Mouse prostate and adjacent structures. (A) Ventral prostate. Note flat epithelium and bluish tinged secretion. Stroma is thin. (B) Lateral prostate. Flat epithelium with this stroma with characteristic clumped eosinophilic secretions. (C) Dorsal prostate. Papillated epithelium with thicker fibromuscular stroma. (D) Anterior prostate. Papillated epithelium with more intensely eosinophilc cytoplasm. (E) Ampullary gland. Flat epithelium with characteristic “Swiss cheese” appearance of secretions. (F) Seminal vesicle. Papillated epithelium with intensely eosinophilic secretions. All at 200× magnification.

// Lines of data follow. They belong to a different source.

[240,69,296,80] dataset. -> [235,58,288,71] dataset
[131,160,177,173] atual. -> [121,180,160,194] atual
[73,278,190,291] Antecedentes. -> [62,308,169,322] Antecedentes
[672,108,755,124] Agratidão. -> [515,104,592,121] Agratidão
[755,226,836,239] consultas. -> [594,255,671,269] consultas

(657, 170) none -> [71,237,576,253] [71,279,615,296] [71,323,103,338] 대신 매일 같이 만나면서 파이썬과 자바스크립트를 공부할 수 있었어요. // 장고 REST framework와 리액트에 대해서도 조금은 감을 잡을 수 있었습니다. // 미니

Other structures adjacent to the prostate are of some importance because they can be secondarily involved in pathological processes arising in the prostate and/or be the site of primary pathology in genetically engineered models. The ampullary glands are bilateral outpouchings from the proximal ductus deferens and are of mesodermal origin. It does not have a human counterpart (Knoblaugh and True 2012). The acini are small and are mainly flat with slight infolding (Fig. 3E). The lining cells are cuboidal, eosinophilic, and have basal nuclei. The stroma is similar in thickness to the dorsal prostate. The most characteristic feature of the ampullary gland is the dense secretions with a “Swiss cheese” or bubbly appearance.

The two seminal vesicles are dorsolateral to the bladder. The seminal vesicles are lined tall columnar cells with large intricate branching folds and are surrounded by a modest fibromuscular stroma (Fig. 3F). The epithelial cells have basal nuclei that are surrounded by hematoxyphilic cytoplasm with apical pale vacuolated cytoplasm that is distinctive. The secretions are homogeneous, dense, and brightly eosinophilic. The amount of secretion is variable, and when the seminal vesicle is distended the folds are flattened considerably.

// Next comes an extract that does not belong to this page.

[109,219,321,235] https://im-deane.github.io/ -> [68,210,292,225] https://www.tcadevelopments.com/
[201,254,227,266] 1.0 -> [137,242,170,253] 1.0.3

Other structures frequently seen near the prostate include the ductus deferens, ganglia, and their associated nerves, and of course the bladder and the membranous urethra.

CONCLUDING REMARKS

As described above the human and murine prostate have considerable differences in anatomy and histology despite a similar functional role in reproduction. To date, there is no firm evidence that any specific murine prostate lobe is more valid as a model for human prostate cancer and models have been described involving every lobe and, frequently, multiple lobes. Although anatomically and histologically different than human prostate, there is extensive evidence that the genetic lesions in human prostate cancer can lead to neoplasia or neoplastic progression in murine prostate, either alone or in combination when engineered in mouse prostate. The differences in anatomy and histology between human and mouse prostate and the associated structures must always be taken into account in the pathological analysis of genetically engineered mouse models.